**PROVIDED PASSAGE**.
● ● ● ● ● ● ●
The compounds of the invention are inhibitors of PAI-1 either as such or, in the case of prodrugs, after administration. The compounds of the invention are thus expected to be useful in PAI-1 related disorders, such as in the treatment or prophylaxis of thrombosis and hypercoagulability in blood and tissues of mammals, including man.
It is known that hypercoagulability may lead to thrombo-embolic diseases. Conditions associated with hypercoagulability and thrombo-embolic diseases which may be mentioned include protein C resistance and inherited or acquired deficiencies in antithrombin III, protein C, protein S and heparin cofactor II. Other conditions known to be associated with hyper-coagulability and thrombo-embolic disease include circulatory and septic shock, circulating antiphospholipid antibodies, homocysteinaemia, heparin induced thrombocytopenia and defects in fibrinolysis. The compounds of the invention are thus indicated both in the therapeutic and/or prophylactic treatment of conditions mentioned in this application.
Particular disease states which may be treated according to the present invention include venous thrombosis and pulmonary embolism, arterial thrombosis (e.g. in myocardial infarction, unstable angina, ischemic stroke and peripheral arterial thrombosis) and systemic embolism usually from the atrium during atrial fibrillation or from the left ventricle after transmural myocardial infarction.
● ● ● ● ● ● ●
**DATA TO EXAMINE**.

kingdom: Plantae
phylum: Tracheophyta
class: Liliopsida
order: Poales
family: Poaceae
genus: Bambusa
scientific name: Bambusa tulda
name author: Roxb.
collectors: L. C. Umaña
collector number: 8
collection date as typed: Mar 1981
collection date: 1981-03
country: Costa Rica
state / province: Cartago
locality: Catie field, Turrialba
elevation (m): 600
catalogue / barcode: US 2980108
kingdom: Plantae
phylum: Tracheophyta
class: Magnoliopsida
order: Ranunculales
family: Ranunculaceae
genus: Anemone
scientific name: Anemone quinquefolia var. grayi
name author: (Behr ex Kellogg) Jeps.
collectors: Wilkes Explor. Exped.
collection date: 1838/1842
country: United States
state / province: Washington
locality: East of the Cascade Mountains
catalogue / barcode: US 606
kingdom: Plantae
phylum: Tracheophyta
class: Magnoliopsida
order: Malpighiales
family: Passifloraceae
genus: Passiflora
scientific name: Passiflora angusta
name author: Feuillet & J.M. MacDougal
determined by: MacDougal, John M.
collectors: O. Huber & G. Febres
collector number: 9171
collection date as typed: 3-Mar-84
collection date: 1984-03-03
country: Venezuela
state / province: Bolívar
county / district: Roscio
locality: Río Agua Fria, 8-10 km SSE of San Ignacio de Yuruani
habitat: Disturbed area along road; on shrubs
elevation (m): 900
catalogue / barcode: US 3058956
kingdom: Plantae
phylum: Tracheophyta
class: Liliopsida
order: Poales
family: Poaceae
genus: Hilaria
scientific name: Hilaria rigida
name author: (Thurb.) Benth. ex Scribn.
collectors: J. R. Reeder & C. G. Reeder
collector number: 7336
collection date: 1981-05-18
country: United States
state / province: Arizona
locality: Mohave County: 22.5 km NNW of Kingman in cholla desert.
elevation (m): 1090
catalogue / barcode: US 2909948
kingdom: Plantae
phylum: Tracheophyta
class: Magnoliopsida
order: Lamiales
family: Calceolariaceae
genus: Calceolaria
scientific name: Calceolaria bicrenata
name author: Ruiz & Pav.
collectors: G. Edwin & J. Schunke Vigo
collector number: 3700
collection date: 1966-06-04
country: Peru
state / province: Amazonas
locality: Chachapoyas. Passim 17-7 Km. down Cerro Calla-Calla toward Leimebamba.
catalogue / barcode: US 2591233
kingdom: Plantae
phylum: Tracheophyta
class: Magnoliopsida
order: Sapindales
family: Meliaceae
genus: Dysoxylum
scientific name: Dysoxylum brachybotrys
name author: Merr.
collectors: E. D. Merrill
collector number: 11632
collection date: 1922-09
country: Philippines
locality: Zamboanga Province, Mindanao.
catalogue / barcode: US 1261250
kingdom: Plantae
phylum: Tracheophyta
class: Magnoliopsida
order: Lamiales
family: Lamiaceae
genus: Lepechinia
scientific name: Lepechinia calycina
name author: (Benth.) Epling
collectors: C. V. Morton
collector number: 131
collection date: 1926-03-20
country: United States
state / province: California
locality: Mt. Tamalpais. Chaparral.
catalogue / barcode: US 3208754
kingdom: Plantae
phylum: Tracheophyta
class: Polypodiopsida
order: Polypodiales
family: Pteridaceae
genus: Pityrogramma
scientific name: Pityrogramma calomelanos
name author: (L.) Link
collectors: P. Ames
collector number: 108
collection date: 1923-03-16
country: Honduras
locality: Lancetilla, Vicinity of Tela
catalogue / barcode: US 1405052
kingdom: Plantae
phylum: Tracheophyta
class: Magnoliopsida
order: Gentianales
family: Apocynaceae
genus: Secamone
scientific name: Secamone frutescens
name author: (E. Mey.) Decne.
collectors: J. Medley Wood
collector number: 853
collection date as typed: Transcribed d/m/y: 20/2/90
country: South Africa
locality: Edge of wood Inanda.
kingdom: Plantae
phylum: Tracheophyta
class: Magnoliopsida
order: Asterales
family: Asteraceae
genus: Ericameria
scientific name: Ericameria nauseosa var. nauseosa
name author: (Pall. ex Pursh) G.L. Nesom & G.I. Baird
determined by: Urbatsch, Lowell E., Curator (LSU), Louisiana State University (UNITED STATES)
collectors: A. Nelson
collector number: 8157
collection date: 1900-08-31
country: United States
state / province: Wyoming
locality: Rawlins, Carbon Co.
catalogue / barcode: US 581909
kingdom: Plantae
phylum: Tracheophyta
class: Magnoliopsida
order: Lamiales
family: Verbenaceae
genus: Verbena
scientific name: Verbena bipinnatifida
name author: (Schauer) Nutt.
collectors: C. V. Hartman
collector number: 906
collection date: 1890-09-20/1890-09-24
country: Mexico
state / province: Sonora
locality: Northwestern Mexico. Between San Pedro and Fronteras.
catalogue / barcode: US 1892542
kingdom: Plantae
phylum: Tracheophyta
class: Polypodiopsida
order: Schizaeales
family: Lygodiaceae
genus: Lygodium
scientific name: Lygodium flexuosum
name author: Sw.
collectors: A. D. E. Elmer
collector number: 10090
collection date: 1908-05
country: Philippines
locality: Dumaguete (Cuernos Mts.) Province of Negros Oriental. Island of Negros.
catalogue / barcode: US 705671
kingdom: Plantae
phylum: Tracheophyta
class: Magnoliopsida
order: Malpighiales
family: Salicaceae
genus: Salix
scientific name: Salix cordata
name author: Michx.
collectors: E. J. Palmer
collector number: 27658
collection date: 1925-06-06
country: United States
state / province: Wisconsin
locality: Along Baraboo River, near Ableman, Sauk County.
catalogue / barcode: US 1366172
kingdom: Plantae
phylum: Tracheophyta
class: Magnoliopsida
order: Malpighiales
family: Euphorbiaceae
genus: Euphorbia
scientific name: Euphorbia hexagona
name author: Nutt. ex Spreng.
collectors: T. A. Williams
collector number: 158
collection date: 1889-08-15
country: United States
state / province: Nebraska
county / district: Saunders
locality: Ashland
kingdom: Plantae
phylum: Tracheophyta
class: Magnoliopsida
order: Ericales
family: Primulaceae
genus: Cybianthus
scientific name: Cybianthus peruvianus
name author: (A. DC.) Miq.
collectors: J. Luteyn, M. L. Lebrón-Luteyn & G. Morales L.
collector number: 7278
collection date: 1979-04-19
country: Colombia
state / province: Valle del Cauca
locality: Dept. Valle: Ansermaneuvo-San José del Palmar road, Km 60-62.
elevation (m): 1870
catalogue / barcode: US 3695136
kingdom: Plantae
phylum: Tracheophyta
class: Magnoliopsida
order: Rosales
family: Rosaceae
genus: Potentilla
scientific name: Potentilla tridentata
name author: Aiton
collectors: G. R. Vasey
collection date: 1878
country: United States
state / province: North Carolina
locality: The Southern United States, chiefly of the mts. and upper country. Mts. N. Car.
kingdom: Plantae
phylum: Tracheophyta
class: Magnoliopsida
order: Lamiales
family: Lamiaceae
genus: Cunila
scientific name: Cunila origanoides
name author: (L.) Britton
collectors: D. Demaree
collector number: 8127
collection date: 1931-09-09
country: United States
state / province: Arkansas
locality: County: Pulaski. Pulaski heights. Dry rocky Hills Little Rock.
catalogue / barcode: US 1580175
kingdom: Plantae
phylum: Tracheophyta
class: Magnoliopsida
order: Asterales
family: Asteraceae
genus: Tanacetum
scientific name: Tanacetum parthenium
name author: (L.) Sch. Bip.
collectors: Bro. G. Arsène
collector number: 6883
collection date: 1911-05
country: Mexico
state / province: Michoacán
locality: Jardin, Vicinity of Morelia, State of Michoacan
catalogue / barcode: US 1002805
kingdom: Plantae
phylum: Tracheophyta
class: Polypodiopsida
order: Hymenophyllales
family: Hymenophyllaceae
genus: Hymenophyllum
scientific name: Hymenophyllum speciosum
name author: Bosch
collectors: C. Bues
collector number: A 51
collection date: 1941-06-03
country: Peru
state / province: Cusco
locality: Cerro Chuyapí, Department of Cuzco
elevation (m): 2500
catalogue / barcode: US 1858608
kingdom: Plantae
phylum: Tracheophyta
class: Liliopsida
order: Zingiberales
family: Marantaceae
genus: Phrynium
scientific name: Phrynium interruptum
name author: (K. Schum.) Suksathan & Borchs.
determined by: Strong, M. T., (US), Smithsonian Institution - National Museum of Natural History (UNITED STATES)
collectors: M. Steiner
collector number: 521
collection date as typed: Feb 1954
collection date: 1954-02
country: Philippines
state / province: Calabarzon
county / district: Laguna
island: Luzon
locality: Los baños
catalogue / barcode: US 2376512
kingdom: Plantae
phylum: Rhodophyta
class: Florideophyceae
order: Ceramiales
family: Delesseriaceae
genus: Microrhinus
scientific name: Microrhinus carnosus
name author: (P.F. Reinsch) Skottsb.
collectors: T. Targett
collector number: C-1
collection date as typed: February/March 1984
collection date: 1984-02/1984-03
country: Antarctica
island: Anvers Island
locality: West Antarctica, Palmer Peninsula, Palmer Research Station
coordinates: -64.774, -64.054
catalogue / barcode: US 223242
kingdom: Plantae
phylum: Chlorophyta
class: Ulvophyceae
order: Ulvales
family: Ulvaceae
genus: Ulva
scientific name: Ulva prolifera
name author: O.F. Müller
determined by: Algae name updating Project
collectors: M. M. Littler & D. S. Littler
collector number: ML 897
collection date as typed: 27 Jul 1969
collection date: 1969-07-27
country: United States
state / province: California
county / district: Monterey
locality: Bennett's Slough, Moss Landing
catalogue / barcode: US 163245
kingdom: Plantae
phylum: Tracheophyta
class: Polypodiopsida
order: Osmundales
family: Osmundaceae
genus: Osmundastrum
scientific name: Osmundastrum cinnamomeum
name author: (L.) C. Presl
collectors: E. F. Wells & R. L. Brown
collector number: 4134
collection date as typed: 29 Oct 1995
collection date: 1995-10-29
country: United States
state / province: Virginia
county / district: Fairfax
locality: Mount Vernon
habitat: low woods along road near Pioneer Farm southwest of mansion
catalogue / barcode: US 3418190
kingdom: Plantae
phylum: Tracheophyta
● ● ● ● ● ● ●
**REQUIRED ACTIONS**.
• 1. According to the passage on PAI-1 inhibitors, what is hypercoagulability known to lead to?
• 2. Continue the passage on PAI-1 inhibitors from its last sentence.
You will not need the data.

**ANSWERS TO THIS EXERCISE**.
• 1. Thrombo-embolic diseases.

• 2.
Further indications include the therapeutic and/or prophylactic treatment of disseminated intravascular coagulation caused by bacteria, multiple trauma, intoxication or any other mechanism, fibrinolytic treatment when blood is in contact with foreign surfaces in the body, such as vascular grafts, vascular stents, vascular catheters, mechanical and biological prosthetic valves or any other medical device, and fibrinolytic treatment when blood is in contact with medical devices outside the body, such as during cardiovascular surgery using a heart-lung machine or in haemodialysis.
The compounds of the invention may also be combined and/or coadministered with any antithrombotic agent with a different mechanism of action, such as the antiplatelet agents acetylsalicylic acid, ticlopidine, clopidogrel, thromboxane receptor and/or synthetase inhibitors, fibrinogen receptor antagonists, prostacyclin mimetics, phosphodiesterase inhibitors, ADP-receptor (P2T) antagonists, carboxypeptidase U inhibitors and thrombin inhibitors.
The compounds of the invention may further be combined and/or coadministered with thrombolytics such as tissue plasminogen activator (natural, recombinant or modified), streptokinase, urokinase, prourokinase, anisoylated plasminogen-streptokinase activator complex (APSAC), animal salivary gland plasminogen activators, and the like, in the treatment of thrombotic diseases, in particular myocardial infarction and stroke.
WO 01/36426, in the name of Washington University, discloses pyridones in treating or preventing Gram-negative bacterial infections.
Almqvist et al., J. Org. Chem. 2007, 72, 4917-4924 discloses diverse functionalization of thiazolo ring-fused 2-pyridones.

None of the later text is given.